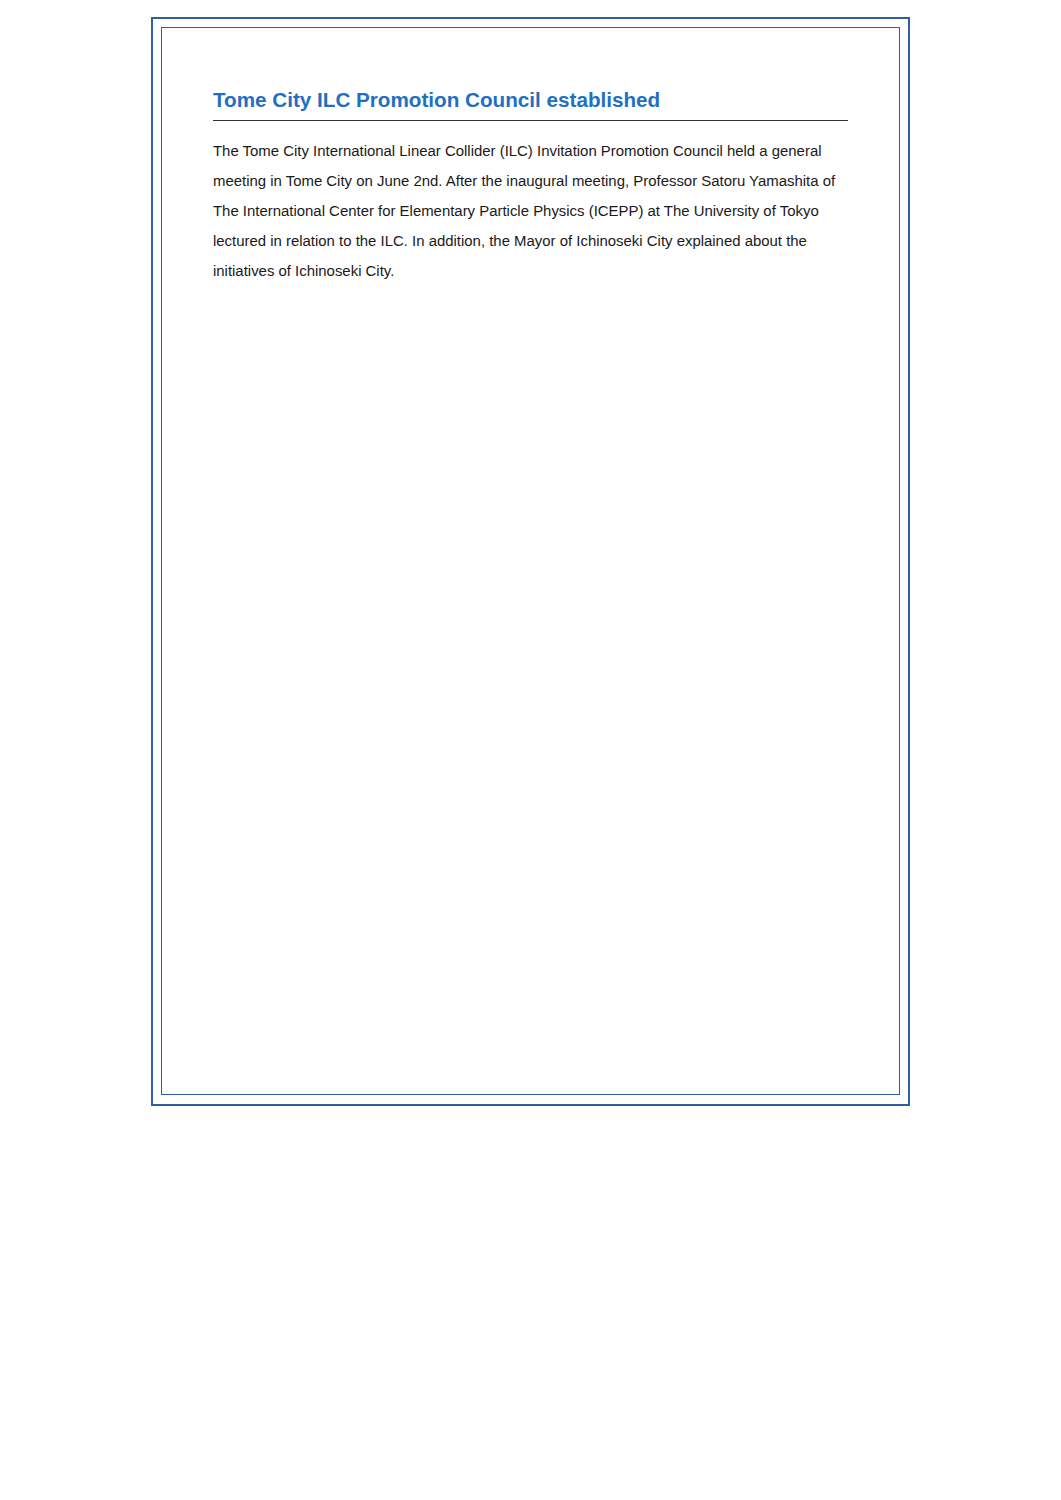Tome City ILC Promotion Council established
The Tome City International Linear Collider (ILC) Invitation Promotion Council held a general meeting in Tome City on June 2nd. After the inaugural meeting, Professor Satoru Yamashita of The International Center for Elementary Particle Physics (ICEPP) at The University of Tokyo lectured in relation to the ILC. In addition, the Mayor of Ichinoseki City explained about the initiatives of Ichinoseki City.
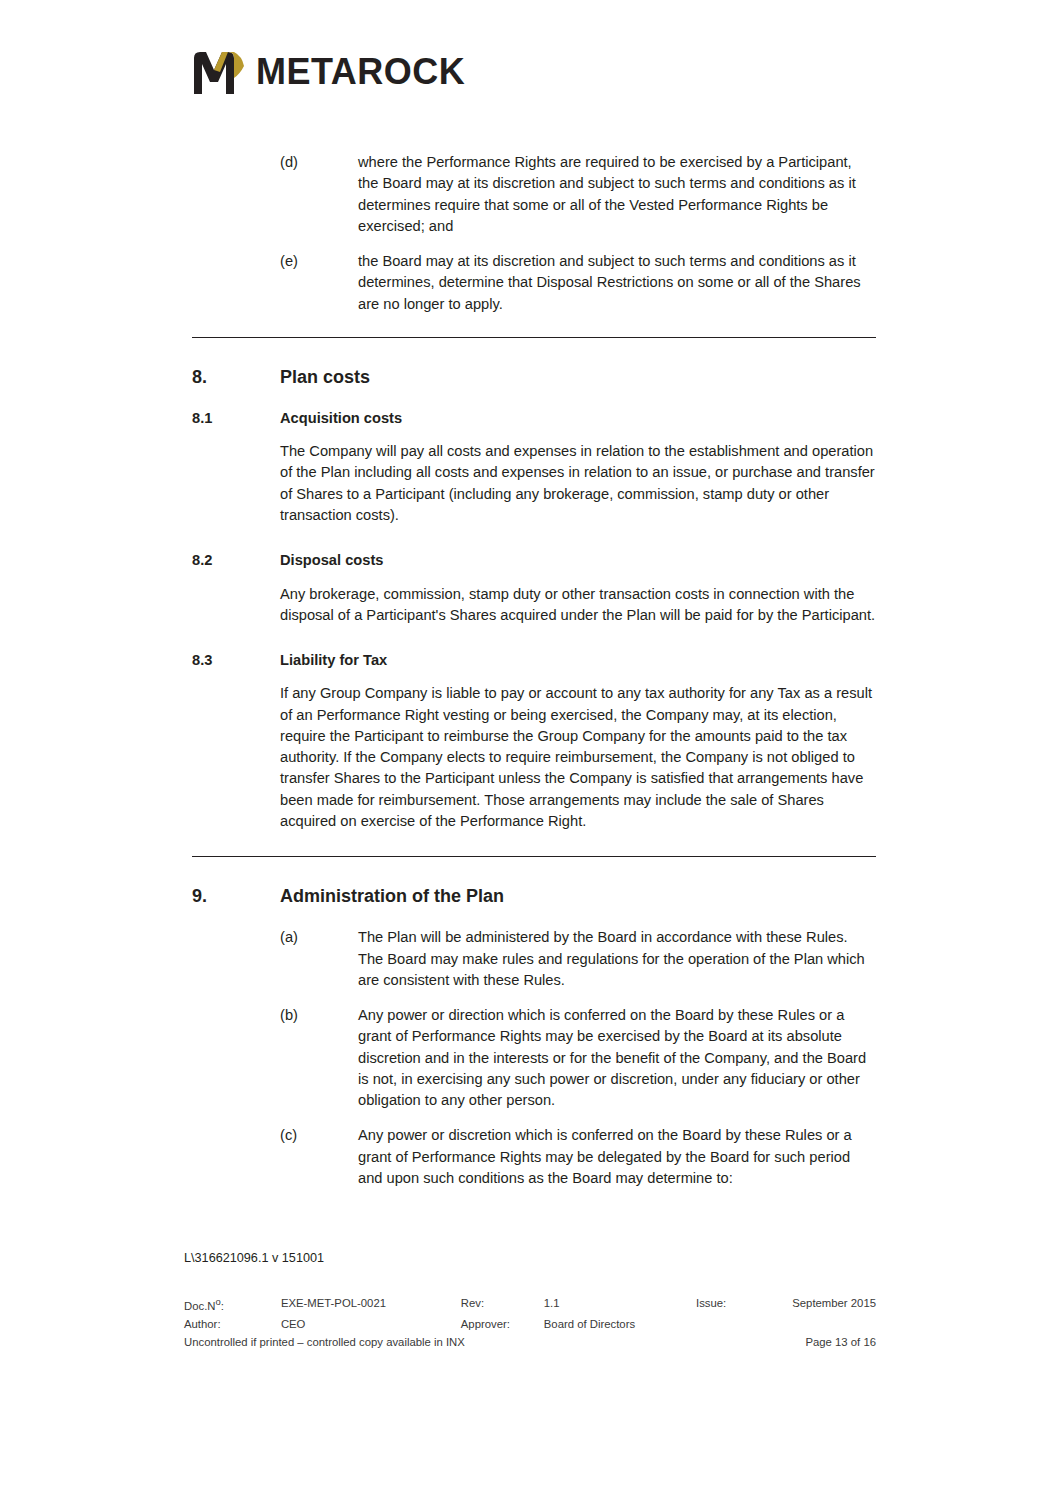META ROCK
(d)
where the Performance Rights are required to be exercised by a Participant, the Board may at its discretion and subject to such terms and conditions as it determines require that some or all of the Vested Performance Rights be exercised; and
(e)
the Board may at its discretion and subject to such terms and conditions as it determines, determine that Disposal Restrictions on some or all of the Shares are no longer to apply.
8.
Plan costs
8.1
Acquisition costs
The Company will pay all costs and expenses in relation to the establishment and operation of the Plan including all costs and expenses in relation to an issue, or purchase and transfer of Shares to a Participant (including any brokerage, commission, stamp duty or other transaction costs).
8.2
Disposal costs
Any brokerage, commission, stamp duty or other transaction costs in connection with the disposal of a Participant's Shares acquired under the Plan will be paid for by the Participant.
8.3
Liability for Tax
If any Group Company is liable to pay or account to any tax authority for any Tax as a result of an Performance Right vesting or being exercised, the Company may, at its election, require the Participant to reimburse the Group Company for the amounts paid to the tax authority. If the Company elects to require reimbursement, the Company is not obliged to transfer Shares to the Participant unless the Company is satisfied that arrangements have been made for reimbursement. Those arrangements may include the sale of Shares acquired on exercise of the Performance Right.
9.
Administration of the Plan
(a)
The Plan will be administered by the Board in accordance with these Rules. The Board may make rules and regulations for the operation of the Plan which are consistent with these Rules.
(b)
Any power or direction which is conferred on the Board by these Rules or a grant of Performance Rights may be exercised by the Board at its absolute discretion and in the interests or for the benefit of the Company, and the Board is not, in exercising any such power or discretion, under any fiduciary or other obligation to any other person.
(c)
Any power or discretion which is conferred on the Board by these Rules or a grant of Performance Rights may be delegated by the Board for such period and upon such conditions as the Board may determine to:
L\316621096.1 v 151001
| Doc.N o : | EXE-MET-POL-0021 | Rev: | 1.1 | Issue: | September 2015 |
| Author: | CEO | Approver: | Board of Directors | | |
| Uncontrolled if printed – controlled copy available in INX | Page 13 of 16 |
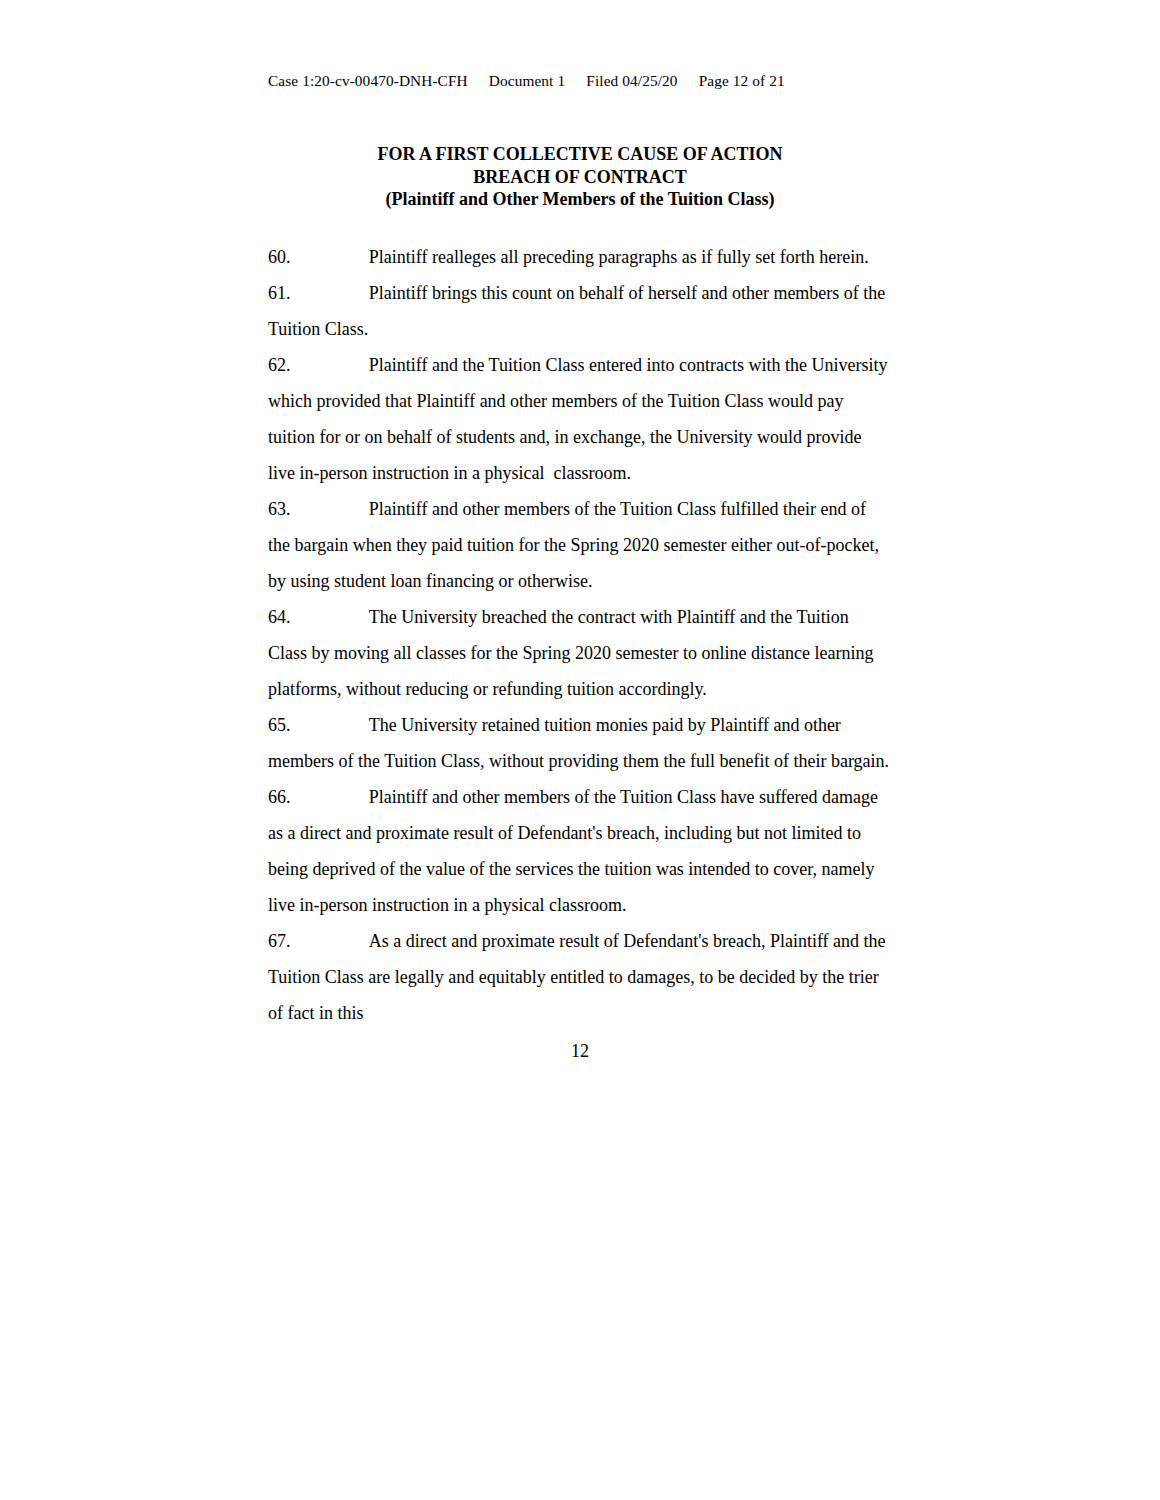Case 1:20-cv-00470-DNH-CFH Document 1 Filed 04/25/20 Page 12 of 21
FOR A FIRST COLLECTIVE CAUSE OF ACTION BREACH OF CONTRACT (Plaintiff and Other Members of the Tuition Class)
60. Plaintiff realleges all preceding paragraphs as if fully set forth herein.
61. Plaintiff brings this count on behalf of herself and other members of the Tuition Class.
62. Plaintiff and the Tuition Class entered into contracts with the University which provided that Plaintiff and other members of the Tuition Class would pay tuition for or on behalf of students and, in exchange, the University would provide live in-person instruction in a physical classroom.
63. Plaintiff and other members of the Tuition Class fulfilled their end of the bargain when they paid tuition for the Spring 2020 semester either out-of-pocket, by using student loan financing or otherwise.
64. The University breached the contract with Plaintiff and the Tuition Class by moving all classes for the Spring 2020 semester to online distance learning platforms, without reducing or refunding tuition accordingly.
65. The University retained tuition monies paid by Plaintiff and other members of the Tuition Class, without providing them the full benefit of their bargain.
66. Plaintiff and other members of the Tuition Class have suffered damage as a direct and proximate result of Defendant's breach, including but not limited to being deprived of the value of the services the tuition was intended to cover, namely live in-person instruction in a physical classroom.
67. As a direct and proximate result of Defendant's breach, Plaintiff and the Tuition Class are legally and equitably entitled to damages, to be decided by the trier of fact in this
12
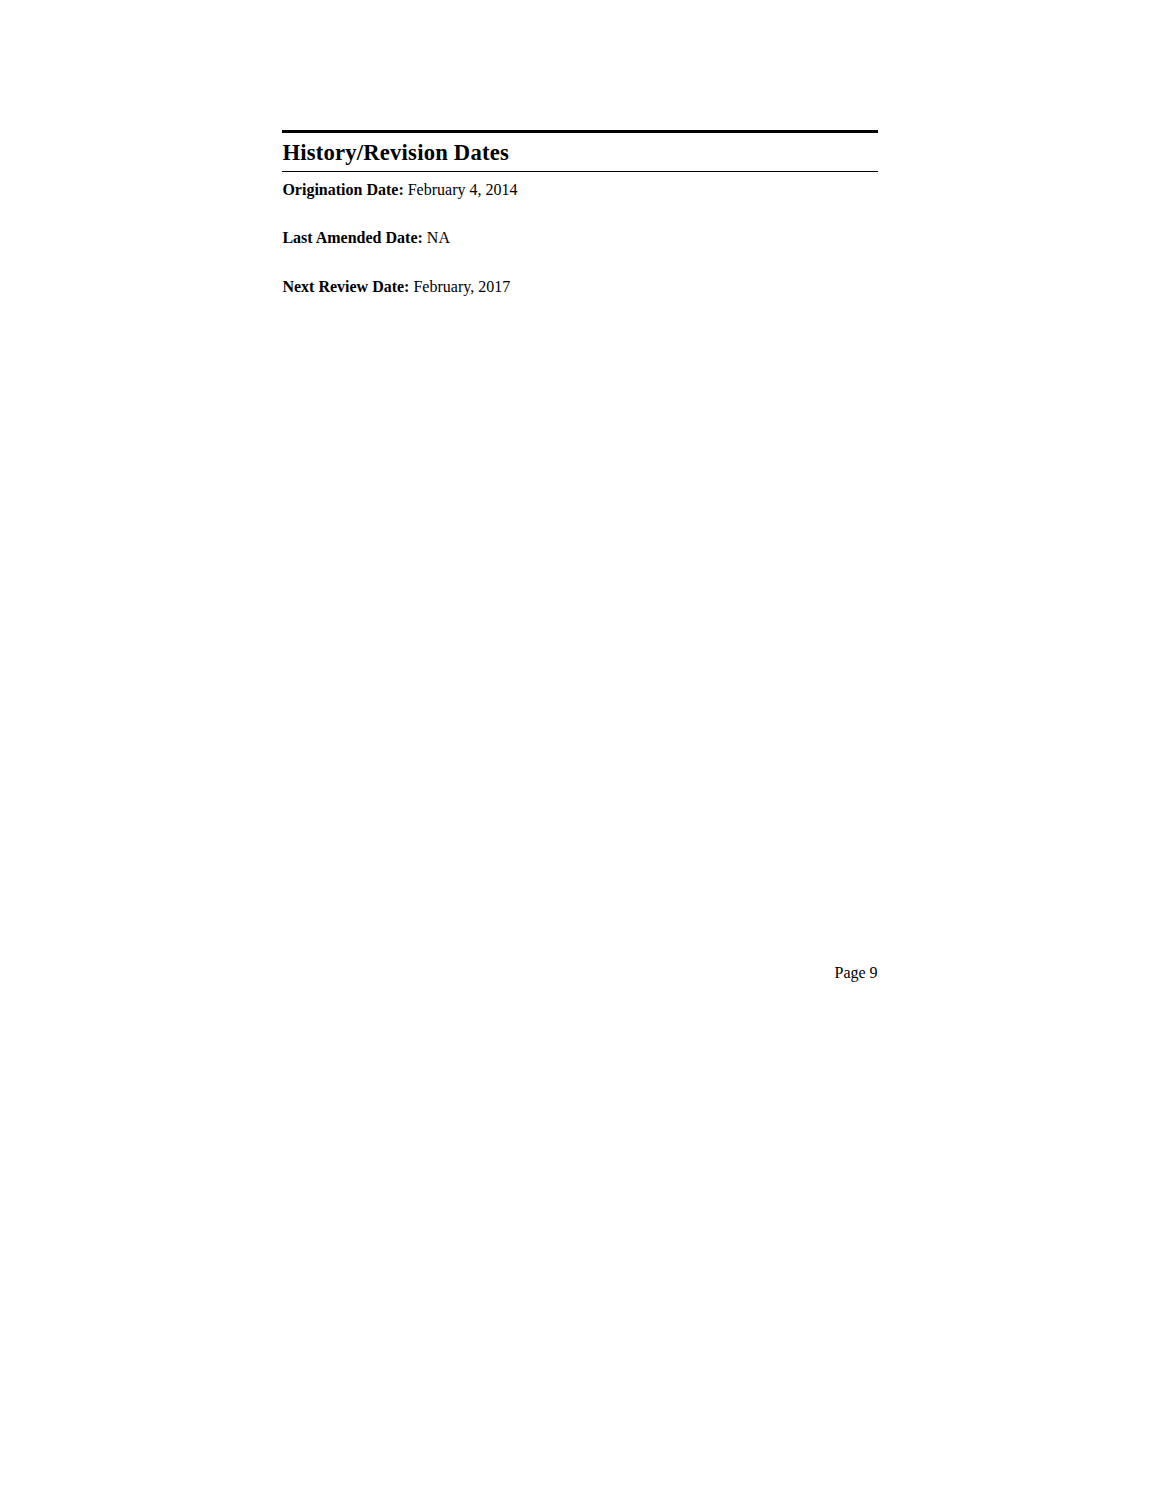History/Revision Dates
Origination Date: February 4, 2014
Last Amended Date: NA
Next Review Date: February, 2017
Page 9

•••

- [PROBLEM TO SOLVE] Everything in the records except the pictures should be retyped exactly.

- [EXPECTED OUTPUT]
Tome City ILC Promotion Council established
The Tome City International Linear Collider (ILC) Invitation Promotion Council held a general meeting in Tome City on June 2nd. After the inaugural meeting, Professor Satoru Yamashita of The International Center for Elementary Particle Physics (ICEPP) at The University of Tokyo lectured in relation to the ILC. In addition, the Mayor of Ichinoseki City explained about the initiatives of Ichinoseki City.
META ROCK
(d)
where the Performance Rights are required to be exercised by a Participant, the Board may at its discretion and subject to such terms and conditions as it determines require that some or all of the Vested Performance Rights be exercised; and
(e)
the Board may at its discretion and subject to such terms and conditions as it determines, determine that Disposal Restrictions on some or all of the Shares are no longer to apply.
8.
Plan costs
8.1
Acquisition costs
The Company will pay all costs and expenses in relation to the establishment and operation of the Plan including all costs and expenses in relation to an issue, or purchase and transfer of Shares to a Participant (including any brokerage, commission, stamp duty or other transaction costs).
8.2
Disposal costs
Any brokerage, commission, stamp duty or other transaction costs in connection with the disposal of a Participant's Shares acquired under the Plan will be paid for by the Participant.
8.3
Liability for Tax
If any Group Company is liable to pay or account to any tax authority for any Tax as a result of an Performance Right vesting or being exercised, the Company may, at its election, require the Participant to reimburse the Group Company for the amounts paid to the tax authority. If the Company elects to require reimbursement, the Company is not obliged to transfer Shares to the Participant unless the Company is satisfied that arrangements have been made for reimbursement. Those arrangements may include the sale of Shares acquired on exercise of the Performance Right.
9.
Administration of the Plan
(a)
The Plan will be administered by the Board in accordance with these Rules. The Board may make rules and regulations for the operation of the Plan which are consistent with these Rules.
(b)
Any power or direction which is conferred on the Board by these Rules or a grant of Performance Rights may be exercised by the Board at its absolute discretion and in the interests or for the benefit of the Company, and the Board is not, in exercising any such power or discretion, under any fiduciary or other obligation to any other person.
(c)
Any power or discretion which is conferred on the Board by these Rules or a grant of Performance Rights may be delegated by the Board for such period and upon such conditions as the Board may determine to:
L\316621096.1 v 151001
| Doc.N o : | EXE-MET-POL-0021 | Rev: | 1.1 | Issue: | September 2015 |
| Author: | CEO | Approver: | Board of Directors | | |
| Uncontrolled if printed – controlled copy available in INX | Page 13 of 16 |
Case 1:20-cv-00470-DNH-CFH Document 1 Filed 04/25/20 Page 12 of 21
FOR A FIRST COLLECTIVE CAUSE OF ACTION BREACH OF CONTRACT (Plaintiff and Other Members of the Tuition Class)
60. Plaintiff realleges all preceding paragraphs as if fully set forth herein.
61. Plaintiff brings this count on behalf of herself and other members of the Tuition Class.
62. Plaintiff and the Tuition Class entered into contracts with the University which provided that Plaintiff and other members of the Tuition Class would pay tuition for or on behalf of students and, in exchange, the University would provide live in-person instruction in a physical classroom.
63. Plaintiff and other members of the Tuition Class fulfilled their end of the bargain when they paid tuition for the Spring 2020 semester either out-of-pocket, by using student loan financing or otherwise.
64. The University breached the contract with Plaintiff and the Tuition Class by moving all classes for the Spring 2020 semester to online distance learning platforms, without reducing or refunding tuition accordingly.
65. The University retained tuition monies paid by Plaintiff and other members of the Tuition Class, without providing them the full benefit of their bargain.
66. Plaintiff and other members of the Tuition Class have suffered damage as a direct and proximate result of Defendant's breach, including but not limited to being deprived of the value of the services the tuition was intended to cover, namely live in-person instruction in a physical classroom.
67. As a direct and proximate result of Defendant's breach, Plaintiff and the Tuition Class are legally and equitably entitled to damages, to be decided by the trier of fact in this
12
History/Revision Dates
Origination Date: February 4, 2014
Last Amended Date: NA
Next Review Date: February, 2017
Page 9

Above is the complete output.